Follow-up Challenges

  1. Make it generic over any numeric type: sum_of_squares<T>(nums: &[T]) -> T
  2. Implement sum_of_cubes using the same pattern
  3. Create a generic sum_of_powers(nums: &[i32], power: u32) -> i32
  4. Use par_iter() from rayon for parallel computation (research exercise)

Key Takeaways

  • &[T] is a slice - a view into a sequence of elements
  • iter() creates an iterator over references to elements
  • map() transforms each element
  • sum() is a convenient method for numeric iterators
  • fold() is the general accumulation pattern
  • Closures |x| ... are anonymous functions
  • Pattern |&x| destructures references in closure parameters

Need help? View Hints | View Solution

Exercise 3: Palindrome Checker

Difficulty: Beginner Concepts: String iteration, chars vs bytes, reversal, borrowing

Problem Statement

Write a function is_palindrome that checks if a string reads the same forwards and backwards.

Ignore case and non-alphanumeric characters. For example:

  • "racecar" → true
  • "A man, a plan, a canal: Panama" → true
  • "hello" → false

Learning Goals

  • Iterate over characters with .chars()

- Excerpted data -

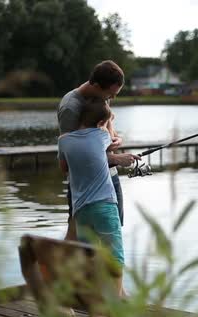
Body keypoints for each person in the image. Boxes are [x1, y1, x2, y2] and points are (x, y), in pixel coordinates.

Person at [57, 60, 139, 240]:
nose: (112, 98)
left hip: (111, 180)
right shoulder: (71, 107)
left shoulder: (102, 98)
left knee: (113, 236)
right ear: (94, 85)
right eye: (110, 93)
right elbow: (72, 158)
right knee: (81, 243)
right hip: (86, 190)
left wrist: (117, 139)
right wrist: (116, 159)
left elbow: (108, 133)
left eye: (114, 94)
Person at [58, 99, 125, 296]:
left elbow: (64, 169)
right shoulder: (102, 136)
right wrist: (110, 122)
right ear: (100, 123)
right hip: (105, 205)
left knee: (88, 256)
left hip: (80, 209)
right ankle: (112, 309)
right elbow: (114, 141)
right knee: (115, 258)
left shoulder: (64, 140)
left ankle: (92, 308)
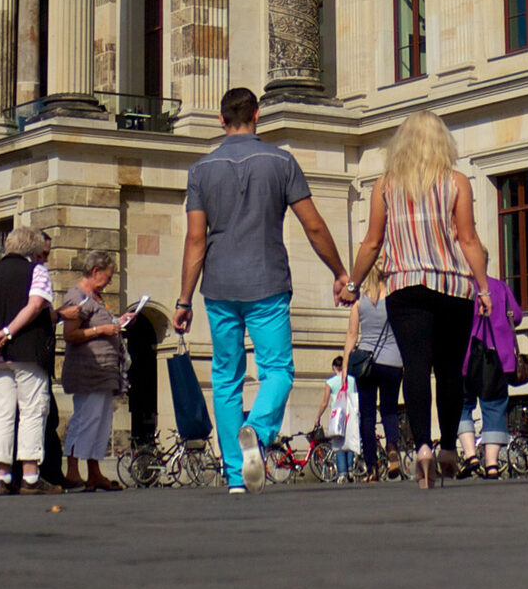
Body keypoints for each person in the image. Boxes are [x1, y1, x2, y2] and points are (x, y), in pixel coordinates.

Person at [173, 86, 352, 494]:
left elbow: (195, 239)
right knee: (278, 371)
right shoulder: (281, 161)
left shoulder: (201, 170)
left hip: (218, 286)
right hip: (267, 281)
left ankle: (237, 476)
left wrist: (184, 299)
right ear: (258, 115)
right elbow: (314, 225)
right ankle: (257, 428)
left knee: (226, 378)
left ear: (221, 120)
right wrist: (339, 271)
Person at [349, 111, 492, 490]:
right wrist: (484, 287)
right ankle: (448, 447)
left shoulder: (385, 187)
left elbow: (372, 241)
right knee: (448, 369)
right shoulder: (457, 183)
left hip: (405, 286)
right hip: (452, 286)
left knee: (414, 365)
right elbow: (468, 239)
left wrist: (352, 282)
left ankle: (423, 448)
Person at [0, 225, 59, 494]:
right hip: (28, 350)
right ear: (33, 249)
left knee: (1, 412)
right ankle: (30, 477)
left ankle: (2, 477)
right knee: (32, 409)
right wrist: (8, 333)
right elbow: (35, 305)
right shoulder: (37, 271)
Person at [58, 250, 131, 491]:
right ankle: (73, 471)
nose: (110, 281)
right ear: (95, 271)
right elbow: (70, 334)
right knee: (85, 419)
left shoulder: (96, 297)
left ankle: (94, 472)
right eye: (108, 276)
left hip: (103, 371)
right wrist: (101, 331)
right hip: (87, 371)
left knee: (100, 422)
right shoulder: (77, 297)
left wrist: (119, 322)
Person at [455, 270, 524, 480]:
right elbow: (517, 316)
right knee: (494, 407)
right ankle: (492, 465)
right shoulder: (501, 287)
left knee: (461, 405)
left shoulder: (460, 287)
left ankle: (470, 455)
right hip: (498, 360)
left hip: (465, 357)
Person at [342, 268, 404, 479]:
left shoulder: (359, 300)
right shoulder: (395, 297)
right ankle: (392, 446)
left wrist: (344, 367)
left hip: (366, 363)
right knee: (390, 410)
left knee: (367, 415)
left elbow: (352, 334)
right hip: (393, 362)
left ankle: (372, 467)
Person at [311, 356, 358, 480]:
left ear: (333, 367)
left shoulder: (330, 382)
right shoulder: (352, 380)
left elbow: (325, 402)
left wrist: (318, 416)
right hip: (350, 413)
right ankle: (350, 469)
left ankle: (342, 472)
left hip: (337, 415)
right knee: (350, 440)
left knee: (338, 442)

- Work to complete -
Resume the Rust exercise page that comes before the data, picking up right after its last line.

- Reply to the task -
  • Understand the difference between chars and bytes
  • Filter and transform characters
  • Compare strings/iterators
  • Handle Unicode properly

Examples

#![allow(unused)]
fn main() {
assert_eq!(is_palindrome("racecar"), true);
assert_eq!(is_palindrome("hello"), false);
assert_eq!(is_palindrome("A man, a plan, a canal: Panama"), true);
assert_eq!(is_palindrome(""), true);
}

Starter Code

#![allow(unused)]
fn main() {
pub fn is_palindrome(s: &str) -> bool {
    // TODO: implement this function
    todo!()
}

#[cfg(test)]
mod tests {
    use super::*;

    #[test]
    fn test_simple_palindrome() {
        assert_eq!(is_palindrome("racecar"), true);
    }

    #[test]
    fn test_not_palindrome() {
        assert_eq!(is_palindrome("hello"), false);
    }

    #[test]
    fn test_with_spaces_and_punctuation() {
        assert_eq!(is_palindrome("A man, a plan, a canal: Panama"), true);
    }

    #[test]
    fn test_empty() {
        assert_eq!(is_palindrome(""), true);
    }

    #[test]
    fn test_single_char() {
        assert_eq!(is_palindrome("a"), true);
    }

    #[test]
    fn test_mixed_case() {
        assert_eq!(is_palindrome("RaceCar"), true);
    }

    #[test]
    fn test_numbers() {
        assert_eq!(is_palindrome("12321"), true);
        assert_eq!(is_palindrome("12345"), false);
    }
}
}

Follow-up Challenges

  1. Implement without allocating any String or Vec
  2. Make a case-sensitive version
  3. Create a function that returns the longest palindromic substring
  4. Handle grapheme clusters (combined Unicode characters) correctly using the unicode-segmentation crate

Key Takeaways

  • chars() iterates over Unicode scalar values (characters)
  • bytes() iterates over raw bytes (not Unicode-aware)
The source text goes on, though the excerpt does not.